JOB →
Please pull out, word for word, every line of the data from the one containing "Given the image: Mask" through the end of the data, with both ends included.

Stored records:
════════════════════
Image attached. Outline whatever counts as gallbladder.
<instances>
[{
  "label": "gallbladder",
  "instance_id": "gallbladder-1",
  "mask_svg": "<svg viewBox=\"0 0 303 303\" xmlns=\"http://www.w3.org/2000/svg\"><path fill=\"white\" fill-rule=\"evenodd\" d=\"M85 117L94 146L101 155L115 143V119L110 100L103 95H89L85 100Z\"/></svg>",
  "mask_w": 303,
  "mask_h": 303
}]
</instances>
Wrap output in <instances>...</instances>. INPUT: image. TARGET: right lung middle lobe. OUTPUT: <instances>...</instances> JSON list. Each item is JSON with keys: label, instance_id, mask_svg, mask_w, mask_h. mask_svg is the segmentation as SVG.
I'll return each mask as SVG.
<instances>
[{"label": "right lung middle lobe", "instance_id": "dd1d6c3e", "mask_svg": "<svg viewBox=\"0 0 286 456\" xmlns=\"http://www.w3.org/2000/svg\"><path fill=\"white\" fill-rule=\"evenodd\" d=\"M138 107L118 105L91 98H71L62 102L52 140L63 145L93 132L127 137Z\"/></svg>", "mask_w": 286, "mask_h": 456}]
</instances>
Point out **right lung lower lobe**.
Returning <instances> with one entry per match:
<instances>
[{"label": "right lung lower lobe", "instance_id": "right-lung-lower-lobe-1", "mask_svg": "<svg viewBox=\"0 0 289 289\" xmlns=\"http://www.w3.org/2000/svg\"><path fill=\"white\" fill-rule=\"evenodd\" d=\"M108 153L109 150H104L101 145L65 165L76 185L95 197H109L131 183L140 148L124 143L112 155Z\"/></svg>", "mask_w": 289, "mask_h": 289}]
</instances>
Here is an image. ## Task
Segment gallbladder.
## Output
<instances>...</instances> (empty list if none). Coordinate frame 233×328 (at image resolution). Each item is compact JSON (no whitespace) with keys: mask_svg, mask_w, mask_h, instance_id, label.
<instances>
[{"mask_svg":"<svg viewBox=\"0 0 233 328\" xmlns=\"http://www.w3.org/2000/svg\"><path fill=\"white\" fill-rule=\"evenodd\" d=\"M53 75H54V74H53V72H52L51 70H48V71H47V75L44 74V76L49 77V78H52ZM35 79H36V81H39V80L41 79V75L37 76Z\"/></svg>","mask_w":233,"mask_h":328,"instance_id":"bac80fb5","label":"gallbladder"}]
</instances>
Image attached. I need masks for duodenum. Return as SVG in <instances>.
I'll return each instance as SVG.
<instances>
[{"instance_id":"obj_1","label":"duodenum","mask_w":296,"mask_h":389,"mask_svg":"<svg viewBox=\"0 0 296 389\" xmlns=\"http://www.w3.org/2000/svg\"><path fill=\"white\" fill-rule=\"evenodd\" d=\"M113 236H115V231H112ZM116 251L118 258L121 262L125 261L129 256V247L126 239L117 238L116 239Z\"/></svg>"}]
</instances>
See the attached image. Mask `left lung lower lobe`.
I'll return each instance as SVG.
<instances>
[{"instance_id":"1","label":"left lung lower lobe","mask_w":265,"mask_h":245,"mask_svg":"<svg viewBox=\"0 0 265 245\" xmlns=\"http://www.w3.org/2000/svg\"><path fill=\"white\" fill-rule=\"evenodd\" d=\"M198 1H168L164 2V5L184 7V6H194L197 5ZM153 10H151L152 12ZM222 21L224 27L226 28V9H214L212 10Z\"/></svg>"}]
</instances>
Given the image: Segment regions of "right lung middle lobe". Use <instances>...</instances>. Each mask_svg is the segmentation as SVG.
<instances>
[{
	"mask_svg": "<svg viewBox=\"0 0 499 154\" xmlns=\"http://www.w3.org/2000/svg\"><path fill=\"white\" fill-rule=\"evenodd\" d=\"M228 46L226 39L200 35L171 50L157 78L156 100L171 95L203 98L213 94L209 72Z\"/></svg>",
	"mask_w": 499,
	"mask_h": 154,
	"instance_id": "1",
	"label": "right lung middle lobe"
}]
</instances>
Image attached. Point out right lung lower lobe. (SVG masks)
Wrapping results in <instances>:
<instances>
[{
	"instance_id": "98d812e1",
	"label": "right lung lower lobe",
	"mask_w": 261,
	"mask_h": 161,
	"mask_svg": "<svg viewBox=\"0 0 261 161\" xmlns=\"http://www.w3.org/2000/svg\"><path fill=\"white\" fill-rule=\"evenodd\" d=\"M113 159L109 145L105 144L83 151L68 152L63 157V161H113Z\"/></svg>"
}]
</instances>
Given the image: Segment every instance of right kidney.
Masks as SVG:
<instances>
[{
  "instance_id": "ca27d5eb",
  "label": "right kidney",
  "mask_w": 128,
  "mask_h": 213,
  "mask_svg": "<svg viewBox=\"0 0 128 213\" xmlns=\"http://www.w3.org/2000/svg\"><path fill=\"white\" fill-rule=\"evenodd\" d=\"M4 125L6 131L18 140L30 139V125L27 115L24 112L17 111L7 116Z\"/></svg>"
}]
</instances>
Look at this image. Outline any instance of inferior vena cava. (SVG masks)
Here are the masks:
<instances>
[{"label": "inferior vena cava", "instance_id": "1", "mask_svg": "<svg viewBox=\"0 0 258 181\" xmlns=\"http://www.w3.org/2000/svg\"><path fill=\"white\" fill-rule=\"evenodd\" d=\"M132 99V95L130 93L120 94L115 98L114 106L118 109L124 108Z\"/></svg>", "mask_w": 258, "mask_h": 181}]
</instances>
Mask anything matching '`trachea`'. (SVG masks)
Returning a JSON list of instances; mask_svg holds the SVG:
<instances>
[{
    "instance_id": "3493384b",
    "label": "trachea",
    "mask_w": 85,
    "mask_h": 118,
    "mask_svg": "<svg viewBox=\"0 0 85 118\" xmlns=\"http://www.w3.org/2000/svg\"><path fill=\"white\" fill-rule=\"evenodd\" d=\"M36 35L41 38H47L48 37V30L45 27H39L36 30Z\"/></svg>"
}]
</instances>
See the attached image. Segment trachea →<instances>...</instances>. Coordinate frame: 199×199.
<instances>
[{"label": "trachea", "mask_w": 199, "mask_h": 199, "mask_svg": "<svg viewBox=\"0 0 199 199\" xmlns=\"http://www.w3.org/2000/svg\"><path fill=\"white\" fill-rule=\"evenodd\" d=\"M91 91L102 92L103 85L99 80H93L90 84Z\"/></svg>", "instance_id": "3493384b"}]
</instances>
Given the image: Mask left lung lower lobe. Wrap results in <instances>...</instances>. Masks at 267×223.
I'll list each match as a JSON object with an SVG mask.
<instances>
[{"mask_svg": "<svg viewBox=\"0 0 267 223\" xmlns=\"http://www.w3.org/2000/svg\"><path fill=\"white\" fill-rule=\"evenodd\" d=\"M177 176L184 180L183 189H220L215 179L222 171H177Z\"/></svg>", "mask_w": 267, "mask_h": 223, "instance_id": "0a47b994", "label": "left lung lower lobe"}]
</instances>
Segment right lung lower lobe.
════════════════════
FINAL RESULT →
Given the image: Mask left lung lower lobe. Wrap results in <instances>...</instances>. Masks at 267×223.
I'll list each match as a JSON object with an SVG mask.
<instances>
[{"mask_svg": "<svg viewBox=\"0 0 267 223\" xmlns=\"http://www.w3.org/2000/svg\"><path fill=\"white\" fill-rule=\"evenodd\" d=\"M177 176L184 180L183 189H220L215 179L222 171H177Z\"/></svg>", "mask_w": 267, "mask_h": 223, "instance_id": "0a47b994", "label": "left lung lower lobe"}]
</instances>
Segment right lung lower lobe.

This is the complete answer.